More poetic than om'ish but still so fitting and deserving.
Good stuff.
Re: "Amy" by Behemoth Black
It's been forever since I've come and fed anything at all on RB so if im not feeding in my usual way, you'll have to excuse the time I've spent away.
There's so much that's right about this piece imo. The deep rooted vision never looses strength. I feel like im reading the presence you wanted to capture. I say that because the imagery you've portrayed is strong, authentic, with raw emotions pulling at heart strings in a vulnerable beautiful way for all to see. You've not held back when choosing your words, you've conveyed a msg so clear that I can hear music in your wording. And thats music without alliteration which isnt easy to pull off. You've got some soft rhymes that I believe add to this type of written work, the airy nature imo add to the atmosphere. I don't think this would be as alluring if it were jam packed with heaps of internals and multis in a rap fashion. The way it breathes its murmurs and sighs blows inspiration into me, and I feel like you've painted something very special here.
This is a strong poem with an unmistakable voice showcasing the admiration the author has for the singer in a consistent manner.
I think the structure was maintained well, backed by tone that's fitting for a piece like this. All in all I think this is a well crafted piece of work with some stunning lines. I especially love your outro. Such a great way to end. You did this justice imo and if I wanted to nit pic, Id probably find something that's not on par with the best lines but why would I do that to something that's left such a good impression on me? I wouldn't bother because the good way outweighs any bad I might find.

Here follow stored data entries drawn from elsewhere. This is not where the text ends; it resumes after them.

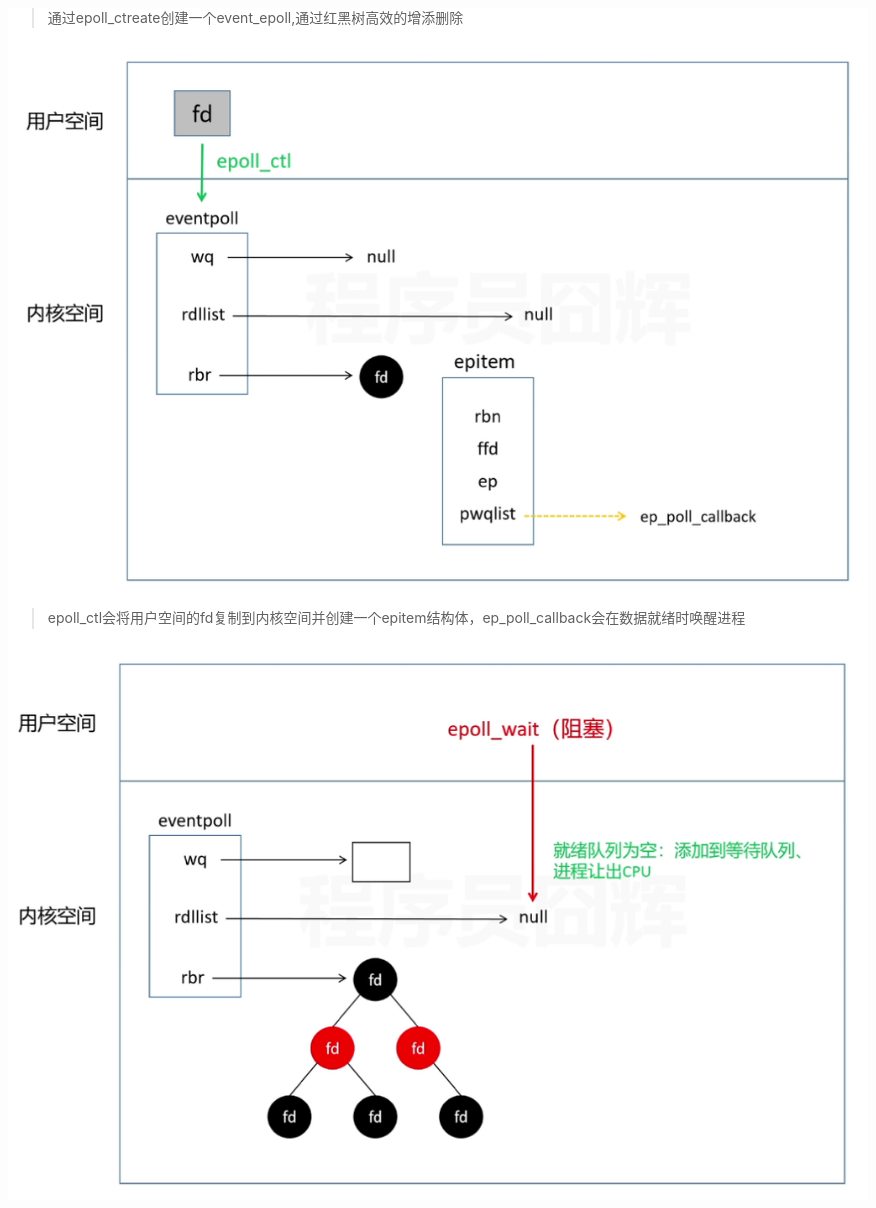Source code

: > 通过epoll_ctreate创建一个event_epoll,通过红黑树高效的增添删除

![](./img/CS_8.png)

> epoll_ctl会将用户空间的fd复制到内核空间并创建一个epitem结构体，ep_poll_callback会在数据就绪时唤醒进程

![](./img/CS_9.png)
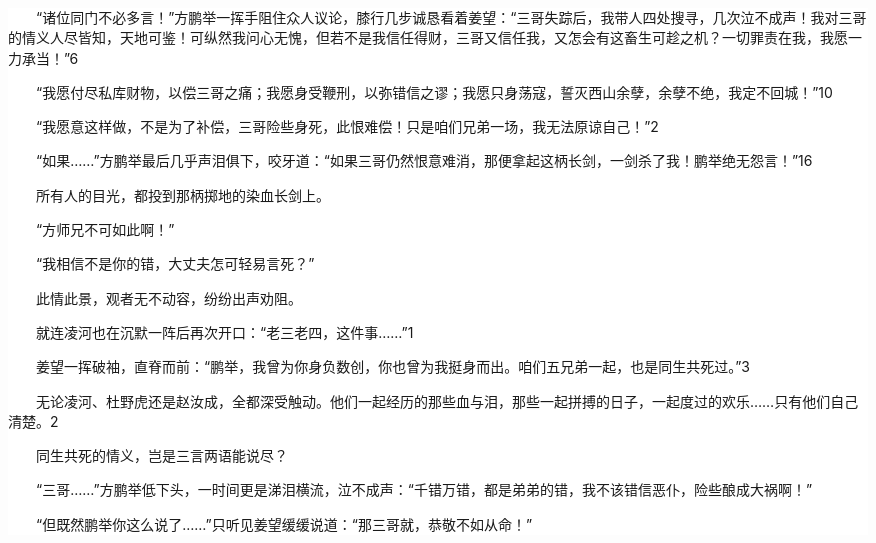 　　“诸位同门不必多言！”方鹏举一挥手阻住众人议论，膝行几步诚恳看着姜望：“三哥失踪后，我带人四处搜寻，几次泣不成声！我对三哥的情义人尽皆知，天地可鉴！可纵然我问心无愧，但若不是我信任得财，三哥又信任我，又怎会有这畜生可趁之机？一切罪责在我，我愿一力承当！”6

　　“我愿付尽私库财物，以偿三哥之痛；我愿身受鞭刑，以弥错信之谬；我愿只身荡寇，誓灭西山余孽，余孽不绝，我定不回城！”10

　　“我愿意这样做，不是为了补偿，三哥险些身死，此恨难偿！只是咱们兄弟一场，我无法原谅自己！”2

　　“如果……”方鹏举最后几乎声泪俱下，咬牙道：“如果三哥仍然恨意难消，那便拿起这柄长剑，一剑杀了我！鹏举绝无怨言！”16

　　所有人的目光，都投到那柄掷地的染血长剑上。

　　“方师兄不可如此啊！”

　　“我相信不是你的错，大丈夫怎可轻易言死？”

　　此情此景，观者无不动容，纷纷出声劝阻。

　　就连凌河也在沉默一阵后再次开口：“老三老四，这件事……”1

　　姜望一挥破袖，直脊而前：“鹏举，我曾为你身负数创，你也曾为我挺身而出。咱们五兄弟一起，也是同生共死过。”3

　　无论凌河、杜野虎还是赵汝成，全都深受触动。他们一起经历的那些血与泪，那些一起拼搏的日子，一起度过的欢乐……只有他们自己清楚。2

　　同生共死的情义，岂是三言两语能说尽？

　　“三哥……”方鹏举低下头，一时间更是涕泪横流，泣不成声：“千错万错，都是弟弟的错，我不该错信恶仆，险些酿成大祸啊！”

　　“但既然鹏举你这么说了……”只听见姜望缓缓说道：“那三哥就，恭敬不如从命！”

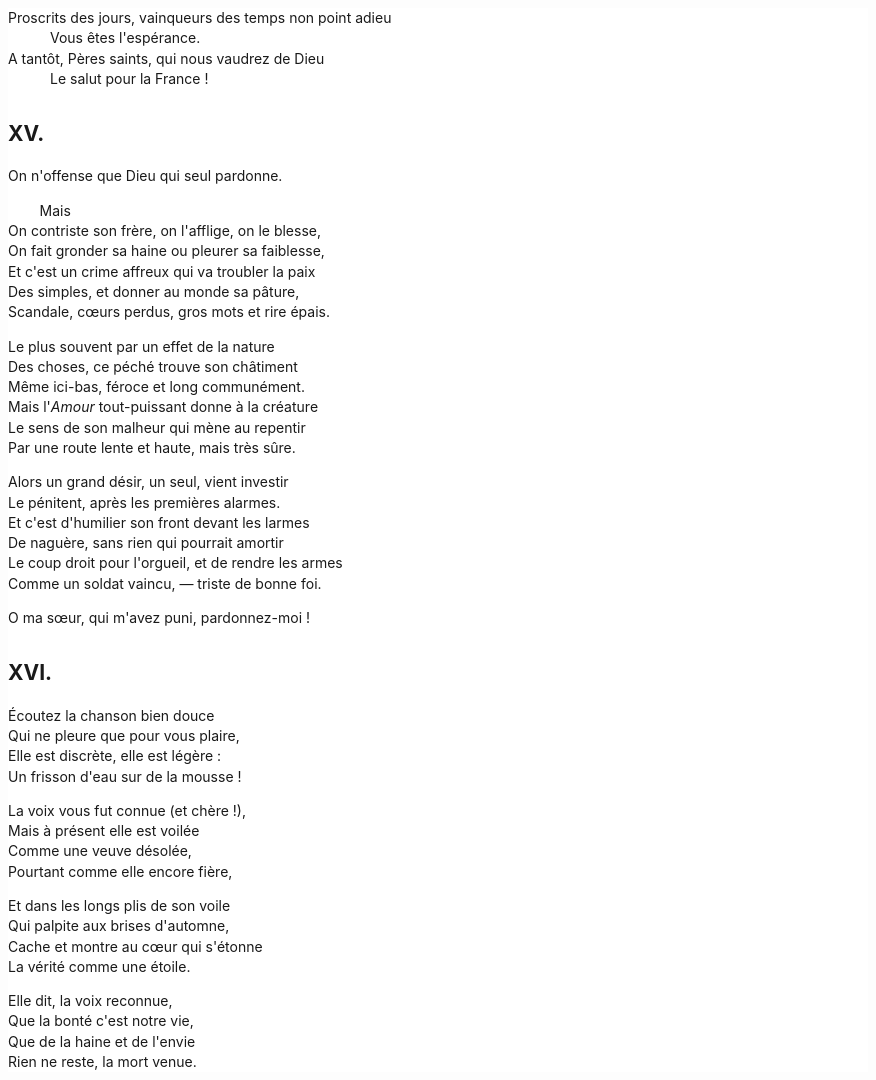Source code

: Proscrits des jours, vainqueurs des temps non point adieu  
   Vous êtes l'espérance.  
A tantôt, Pères saints, qui nous vaudrez de Dieu  
   Le salut pour la France !   


## XV.

On n'offense que Dieu qui seul pardonne.  

        Mais  
On contriste son frère, on l'afflige, on le blesse,  
On fait gronder sa haine ou pleurer sa faiblesse,  
Et c'est un crime affreux qui va troubler la paix  
Des simples, et donner au monde sa pâture,  
Scandale, cœurs perdus, gros mots et rire épais.  

Le plus souvent par un effet de la nature  
Des choses, ce péché trouve son châtiment  
Même ici-bas, féroce et long communément.  
Mais l'*Amour* tout-puissant donne à la créature  
Le sens de son malheur qui mène au repentir  
Par une route lente et haute, mais très sûre.  

Alors un grand désir, un seul, vient investir  
Le pénitent, après les premières alarmes.  
Et c'est d'humilier son front devant les larmes   
De naguère, sans rien qui pourrait amortir  
Le coup droit pour l'orgueil, et de rendre les armes  
Comme un soldat vaincu, — triste de bonne foi.  

O ma sœur, qui m'avez puni, pardonnez-moi !   


## XVI.

Écoutez la chanson bien douce  
Qui ne pleure que pour vous plaire,  
Elle est discrète, elle est légère :  
Un frisson d'eau sur de la mousse !  

La voix vous fut connue (et chère !),  
Mais à présent elle est voilée  
Comme une veuve désolée,  
Pourtant comme elle encore fière,  

Et dans les longs plis de son voile  
Qui palpite aux brises d'automne,  
Cache et montre au cœur qui s'étonne  
La vérité comme une étoile.  

Elle dit, la voix reconnue,  
Que la bonté c'est notre vie,  
Que de la haine et de l'envie  
Rien ne reste, la mort venue.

It was a pleasure reading this.
Great Read.
Thank you.
Re: "Amy" by Behemoth Black
Re: "Amy" by Behemoth Black
@Behemoth
_black yeah that’s why I hate to do it cause I’m not one of these professional critics. I passed out of high school English and never took it - so I can’t critique grammar or style either... I guess I can’t say I’m new to this but at the same time I’m not even sure what a bar is so I just say what was good Or bad when I relate. And I really only do it cause if I don’t post my links I lose my free sky drive. Fuck it.